5 Pearl Harbor Heroes You Need To Know About
November 18, 2016
During the attack on Pearl Harbor, men didn’t have much time to think about their actions. They simply did what they could do, or what they thought they needed to do, at the time. Most didn’t consider that their actions were “heroic,” but after the attack, the stories of some of these Pearl Harbor heroes of that fateful day came to be known.
There were many heroes on that day. Here are the stories of five of them.
Samuel Fuqua, a Lieutenant Commander, was enjoying his breakfast aboard the USS Arizona when she was hit. Running outside he was knocked to the ground by a bomb exploding nearby, but he got back on his feet and began to direct survivors to evacuate the ship. He was among the last men to abandon the ship, making sure the men were safe before him. He commandeered a boat, picked up survivors from the waters, and made his way back to the shore. For his heroism, he received a Medal of Honor.
George Welch and Kenneth Taylor were army air corps pilots who were sleeping after a big night of dancing and poker. Woken by exploding bombs and machine guns, they threw on their pants from the night before, ran to the airfield, and took off in their P-40 fighters. They took on the enemy in the air and by the end of the engagement, they had shot down at least six fighters and bombers. They were each awarded the Distinguished Service Cross and Taylor was also awarded a Purple Heart.
Doris Miller, the “unexpected hero,” was a cook on the USS West Virginia and on the morning of the attack, he was doing his usual routine – serving breakfast and collecting dirty dishes. When the attack commenced, Miller simply knew he had to do something to help, anything that could potentially stop the attack. So he fired a .50-caliber anti-aircraft machine gun at the Japanese planes. What’s so extraordinary is that Miller hadn’t ever had proper combat training, yet on that fateful day he shot down numerous planes and kept on firing until the gun had no ammunition left. The ammunition ran out, but Miller wasn’t finished, helping carry wounded men to safety. At the time, he said, “I just pulled the trigger and she worked fine”. Millers heroism was recognized the following year when he was awarded the US Navy Cross, the second-highest medal for valor.

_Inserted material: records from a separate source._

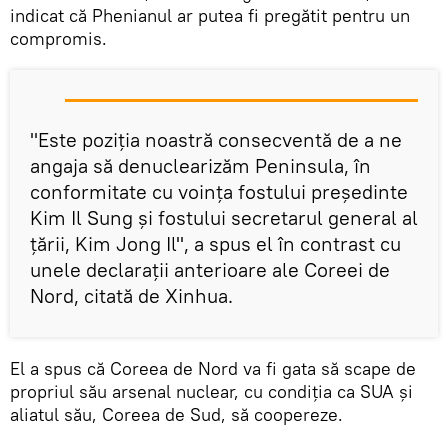
indicat că Phenianul ar putea fi pregătit pentru un
compromis.
"Este poziția noastră consecventă de a ne
angaja să denuclearizăm Peninsula, în
conformitate cu voința fostului președinte
Kim Il Sung și fostului secretarul general al
țării, Kim Jong Il", a spus el în contrast cu
unele declarații anterioare ale Coreei de
Nord, citată de Xinhua.
El a spus că Coreea de Nord va fi gata să scape de
propriul său arsenal nuclear, cu condiția ca SUA și
aliatul său, Coreea de Sud, să coopereze.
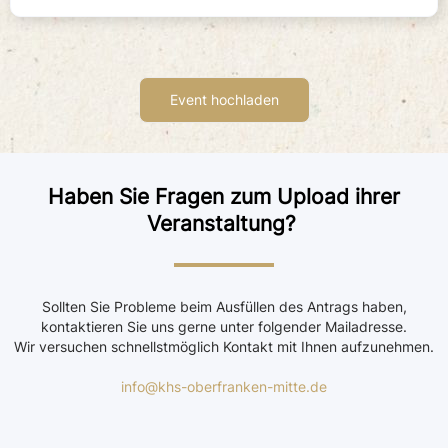
Haben Sie Fragen zum Upload ihrer
Veranstaltung?
Sollten Sie Probleme beim Ausfüllen des Antrags haben,
kontaktieren Sie uns gerne unter folgender Mailadresse.
Wir versuchen schnellstmöglich Kontakt mit Ihnen aufzunehmen.
info@khs-oberfranken-mitte.de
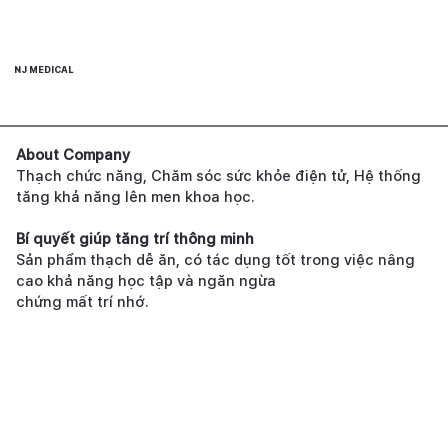
NJ MEDICAL
About Company
Thạch chức năng, Chăm sóc sức khỏe điện tử, Hệ thống
tăng khả năng lên men khoa học.
Bí quyết giúp tăng trí thông minh
Sản phẩm thạch dễ ăn, có tác dụng tốt trong việc nâng
cao khả năng học tập và ngăn ngừa
chứng mất trí nhớ.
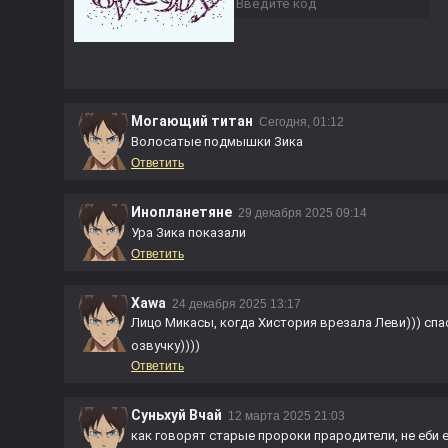
Могающий титан
Сегодня, 01:12
Волосатые подмышки Зика
Ответить
Инопланетяне
29 декабря 2025 09:14
Ура Зика показали
Ответить
Xawa
24 декабря 2025 13:17
Лицо Микасы, когда Хистория врезала Леви))) спа
озвучку))))
Ответить
Суньхуй Вчай
12 марта 2025 21:03
как говорят старые пророки прародители, не еби 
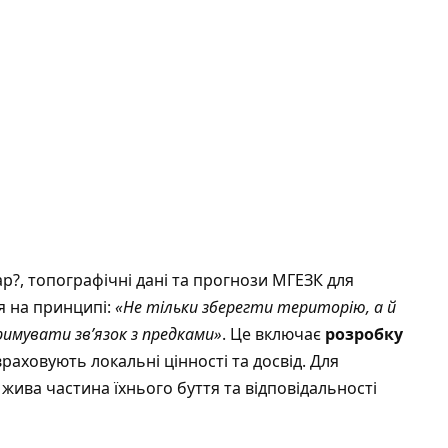
p?, топографічні дані та прогнози МГЕЗК для
я на принципі:
«Не тільки зберегти територію, а й
имувати зв’язок з предками»
. Це включає
розробку
враховують локальні цінності та досвід. Для
 жива частина їхнього буття та відповідальності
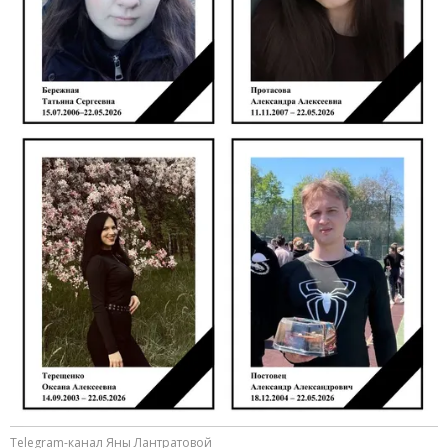
Telegram-канал Яны Лантратовой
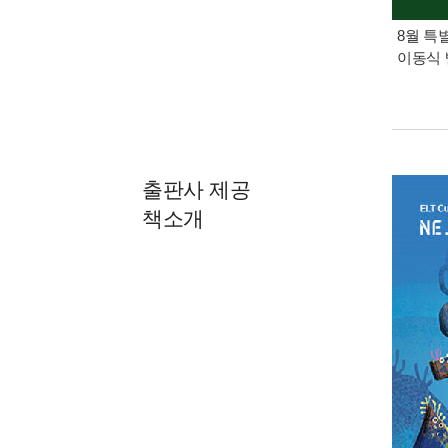
8월 특
이동식 
출판사 제공
책소개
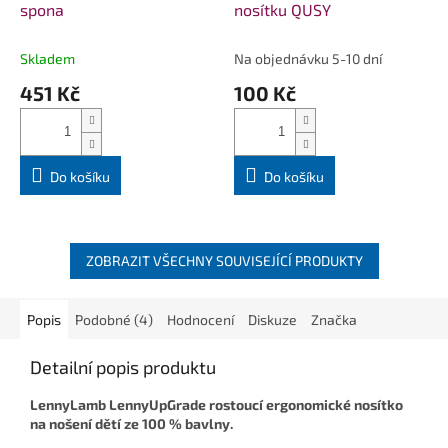
spona
nosítku QUSY
Skladem
Na objednávku 5-10 dní
451 Kč
100 Kč
Do košíku
Do košíku
ZOBRAZIT VŠECHNY SOUVISEJÍCÍ PRODUKTY
Popis
Podobné (4)
Hodnocení
Diskuze
Značka
Detailní popis produktu
LennyLamb LennyUpGrade rostoucí ergonomické nosítko
na nošení dětí ze 100 % bavlny.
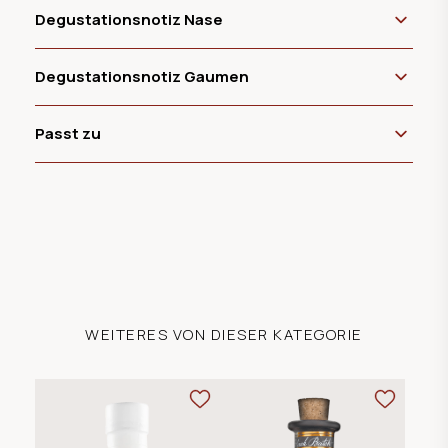
Degustationsnotiz Nase
Degustationsnotiz Gaumen
Passt zu
WEITERES VON DIESER KATEGORIE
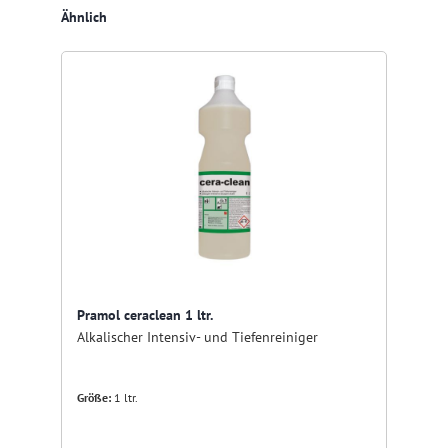
Produktgalerie überspringen
Ähnlich
Pramol ceraclean 1 ltr.
Alkalischer Intensiv- und Tiefenreiniger
Größe:
1 ltr.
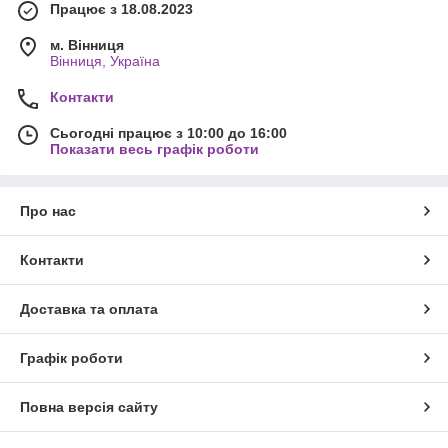
Працює з 18.08.2023
м. Вінниця
Вінниця, Україна
Контакти
Сьогодні працює з 10:00 до 16:00
Показати весь графік роботи
Про нас
Контакти
Доставка та оплата
Графік роботи
Повна версія сайту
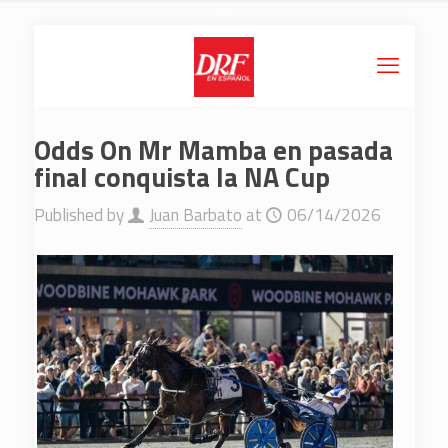
Odds On Mr Mamba en pasada
final conquista la NA Cup
Published by
Juan Barbato
at
06/14/2026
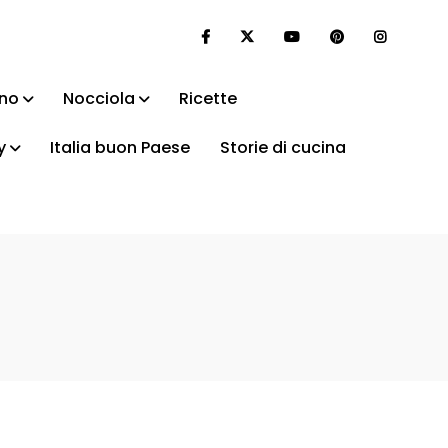
ino
Nocciola
Ricette
y
Italia buon Paese
Storie di cucina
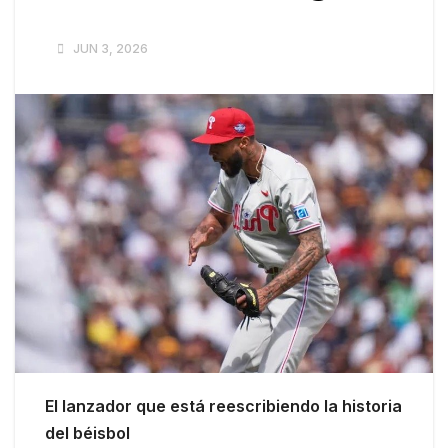
JUN 3, 2026
El lanzador que está reescribiendo la historia
del béisbol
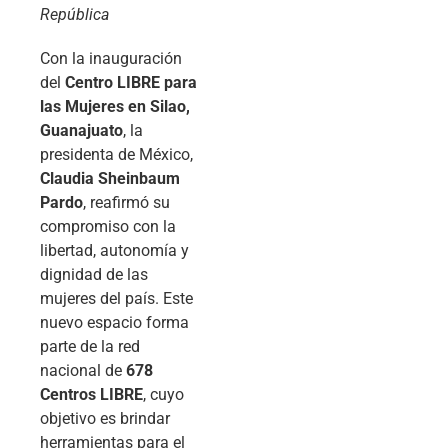
República
Con la inauguración
del
Centro LIBRE para
las Mujeres en Silao,
Guanajuato
, la
presidenta de México,
Claudia Sheinbaum
Pardo
, reafirmó su
compromiso con la
libertad, autonomía y
dignidad de las
mujeres del país. Este
nuevo espacio forma
parte de la red
nacional de
678
Centros LIBRE
, cuyo
objetivo es brindar
herramientas para el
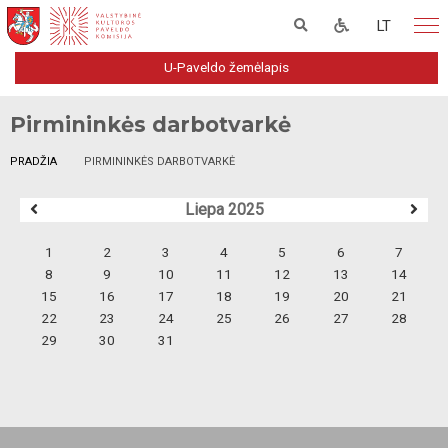
LT
U-Paveldo žemėlapis
Pirmininkės darbotvarkė
PRADŽIA
PIRMININKĖS DARBOTVARKĖ
Liepa 2025
1
2
3
4
5
6
7
8
9
10
11
12
13
14
15
16
17
18
19
20
21
22
23
24
25
26
27
28
29
30
31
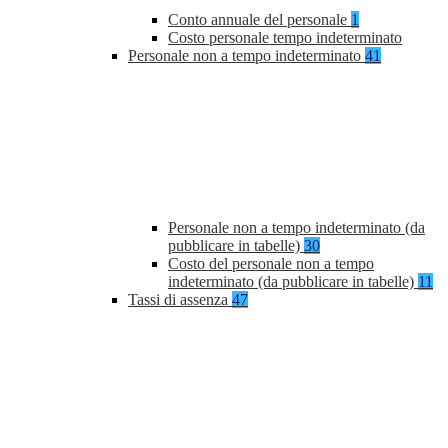
Conto annuale del personale
1
Costo personale tempo indeterminato
Personale non a tempo indeterminato
41
Personale non a tempo indeterminato (da
pubblicare in tabelle)
30
Costo del personale non a tempo
indeterminato (da pubblicare in tabelle)
11
Tassi di assenza
47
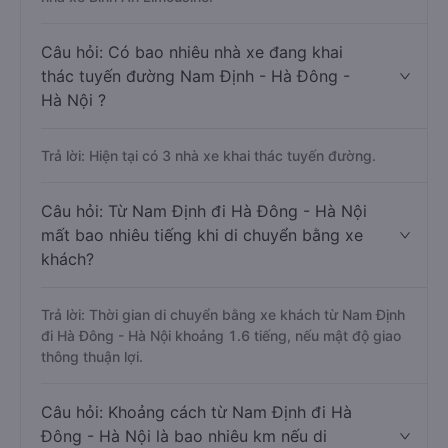
Câu hỏi: Có bao nhiêu nhà xe đang khai
thác tuyến đường Nam Định - Hà Đông -
Hà Nội ?
Trả lời: Hiện tại có 3 nhà xe khai thác tuyến đường.
Câu hỏi: Từ Nam Định đi Hà Đông - Hà Nội
mất bao nhiêu tiếng khi di chuyển bằng xe
khách?
Trả lời: Thời gian di chuyển bằng xe khách từ Nam Định
đi Hà Đông - Hà Nội khoảng 1.6 tiếng, nếu mật độ giao
thông thuận lợi.
Câu hỏi: Khoảng cách từ Nam Định đi Hà
Đông - Hà Nội là bao nhiêu km nếu di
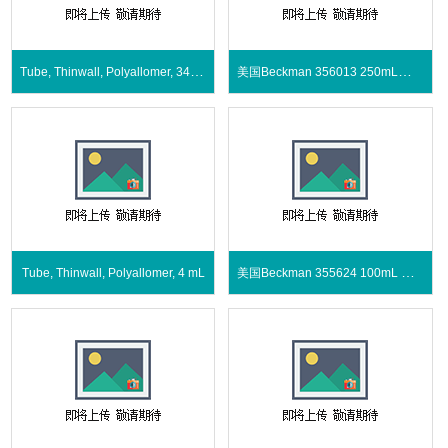
Tube, Thinwall, Polyallomer, 34 mL
美国Beckman 356013 250mL离心瓶
美国Beckman 355624 100mL 离心瓶
Tube, Thinwall, Polyallomer, 4 mL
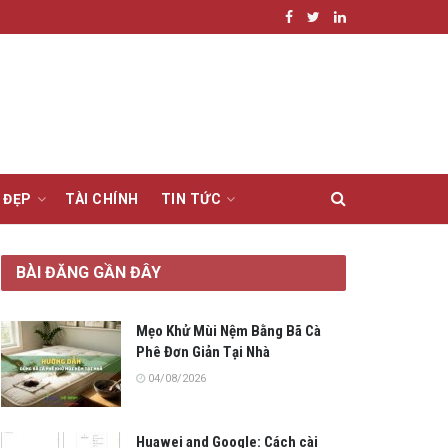
 ĐẸP
TÀI CHÍNH
TIN TỨC
BÀI ĐĂNG GẦN ĐÂY
Mẹo Khử Mùi Nệm Bằng Bã Cà
Phê Đơn Giản Tại Nhà
04/08/2026
Huawei and Google: Cách cài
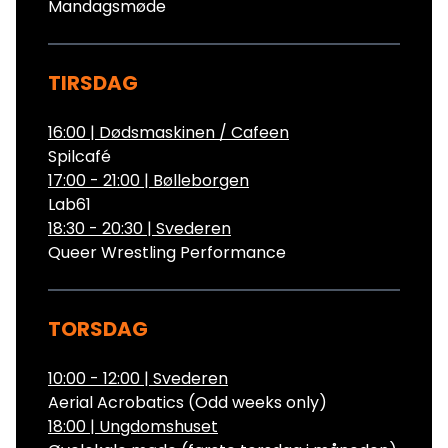
Mandagsmøde
TIRSDAG
16:00
|
Dødsmaskinen / Cafeen
Spilcafé
17:00 - 21:00
|
Bølleborgen
Lab61
18:30 - 20:30
|
Svederen
Queer Wrestling Performance
TORSDAG
10:00 - 12:00
|
Svederen
Aerial Acrobatics (Odd weeks only)
18:00
|
Ungdomshuset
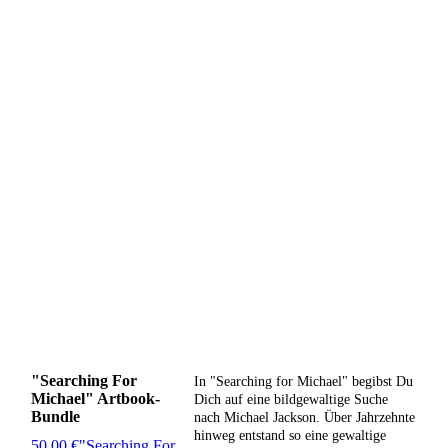
"Searching For
In "Searching for Michael" begibst Du
Michael" Artbook-
Dich auf eine bildgewaltige Suche
Bundle
nach Michael Jackson. Über Jahrzehnte
hinweg entstand so eine gewaltige
50,00 €
"Searching For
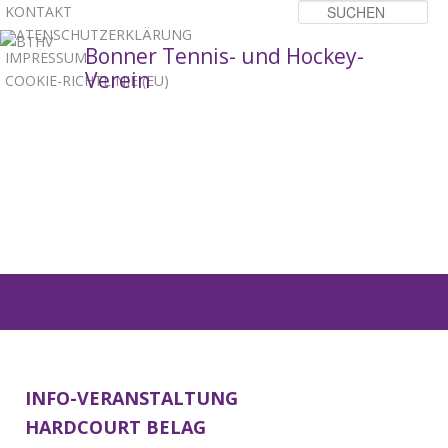
KONTAKT
Su
DATENSCHUTZERKLÄRUNG
Bonner Tennis- und Hockey-
IMPRESSUM
Verein
COOKIE-RICHTLINIE (EU)
1
2
3
Hauptmenü
ZUM
ZUM
PRIMÄREN
SEKUNDÄREN
INHALT
INHALT
INFO-VERANSTALTUNG
HARDCOURT BELAG
SPRINGEN
SPRINGEN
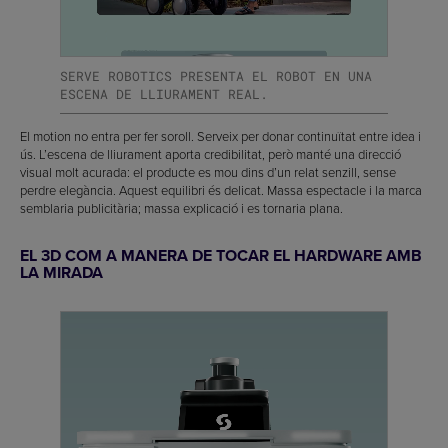
SERVE ROBOTICS PRESENTA EL ROBOT EN UNA
ESCENA DE LLIURAMENT REAL.
El motion no entra per fer soroll. Serveix per donar continuïtat entre idea i
ús. L’escena de lliurament aporta credibilitat, però manté una direcció
visual molt acurada: el producte es mou dins d’un relat senzill, sense
perdre elegància. Aquest equilibri és delicat. Massa espectacle i la marca
semblaria publicitària; massa explicació i es tornaria plana.
EL 3D COM A MANERA DE TOCAR EL HARDWARE AMB
LA MIRADA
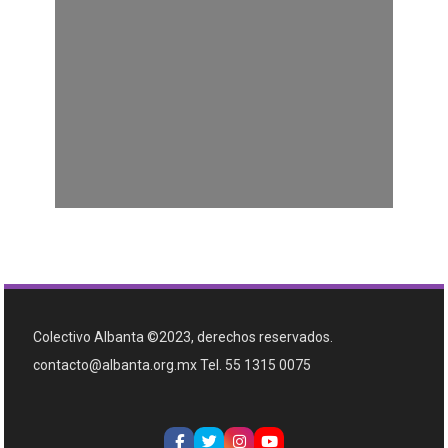
Colectivo Albanta ©2023, derechos reservados.
contacto@albanta.org.mx Tel. 55 1315 0075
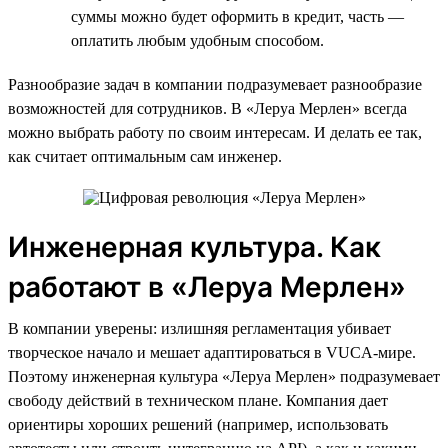
суммы можно будет оформить в кредит, часть —
оплатить любым удобным способом.
Разнообразие задач в компании подразумевает разнообразие
возможностей для сотрудников. В «Леруа Мерлен» всегда
можно выбрать работу по своим интересам. И делать ее так,
как считает оптимальным сам инженер.
Инженерная культура. Как
работают в «Леруа Мерлен»
В компании уверены: излишняя регламентация убивает
творческое начало и мешает адаптироваться в VUCA-мире.
Поэтому инженерная культура «Леруа Мерлен» подразумевает
свободу действий в техническом плане. Компания дает
ориентиры хороших решений (например, использовать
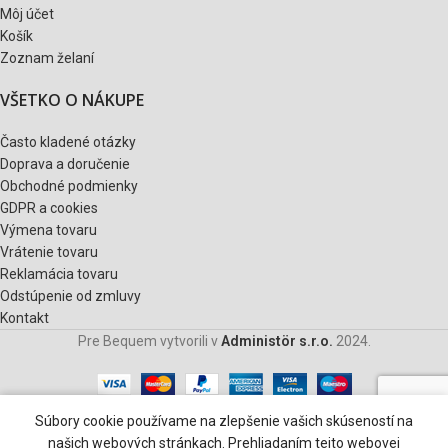
Môj účet
Košík
Zoznam želaní
VŠETKO O NÁKUPE
Často kladené otázky
Doprava a doručenie
Obchodné podmienky
GDPR a cookies
Výmena tovaru
Vrátenie tovaru
Reklamácia tovaru
Odstúpenie od zmluvy
Kontakt
Pre Bequem vytvorili v
Administör s.r.o.
2024.
0
Súbory cookie používame na zlepšenie vašich skúseností na
Obchod
Zoznam želaní
Košík
Môj účet
našich webových stránkach. Prehliadaním tejto webovej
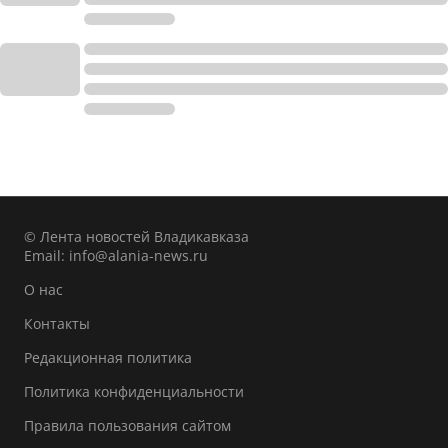
© Лента новостей Владикавказа
Email:
info@alania-news.ru
О нас
Контакты
Редакционная политика
Политика конфиденциальности
Правила пользования сайтом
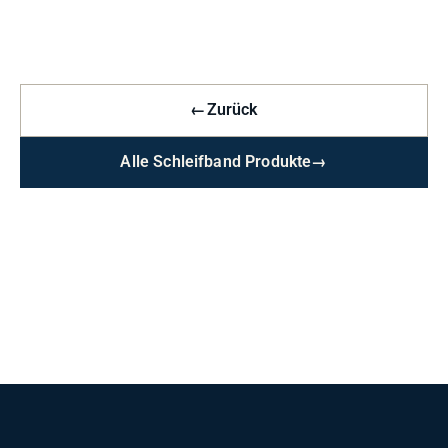
←
Zurück
Alle Schleifband Produkte
→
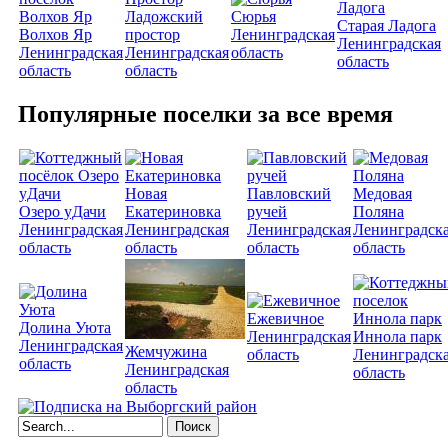
Ладожский
Сюрья
Старая Ладога
Волхов Яр
простор
Ленинградская
Ленинградская
Ленинградская
Ленинградская
область
область
область
область
Популярные поселки за все время
Новая
Павловский
Медовая
Озеро уДачи
Екатериновка
ручей
Поляна
Ленинградская
Ленинградская
Ленинградская
Ленинградск
область
область
область
область
Ежевичное
Долина Уюта
Ленинградская
Иннола парк
Ленинградская
Жемчужина
область
Ленинградск
область
Ленинградская
область
область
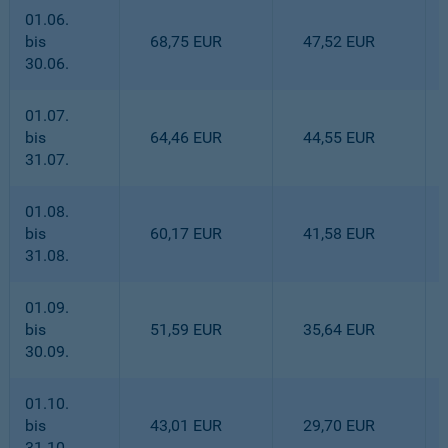
01.06.
bis
68,75 EUR
47,52 EUR
30.06.
01.07.
bis
64,46 EUR
44,55 EUR
31.07.
01.08.
bis
60,17 EUR
41,58 EUR
31.08.
01.09.
bis
51,59 EUR
35,64 EUR
30.09.
01.10.
bis
43,01 EUR
29,70 EUR
31.10.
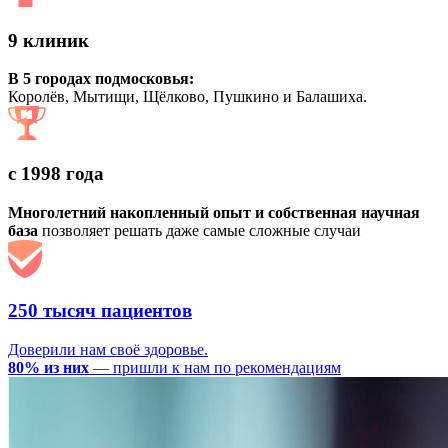
9 клиник
В 5 городах подмосковья:
Королёв, Мытищи, Щёлково, Пушкино и Балашиха.
с 1998 года
Многолетний накопленный опыт и собственная научная
база
позволяет решать даже самые сложные случаи
250 тысяч пациентов
Доверили нам своё здоровье.
80% из них
— пришли к нам по рекомендациям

He was the first African American to ever receive such a high-level award.
The final story is one that was untold until the late 1950s, when it featured in a book. It’s the story of civilian George Walters, who was a dockyard worker. Walters was in charge of a 50-ton rolling crane that sat next to the USS Pennsylvania. When the attack began, Walters moved his crane backwards and forwards, shielding the boat from bombers and fighters. He even tried hitting the planes to knock them out of the sky. On the ship, the gunners at first thought he was annoying, but then realized he had the best spot to see aircraft coming at them (50 feet in the air), so they used the crane as a guide and were able to return fire. Many believe Walters helped them to shoot down up to 10 planes, and that he saved the Pennsylvania.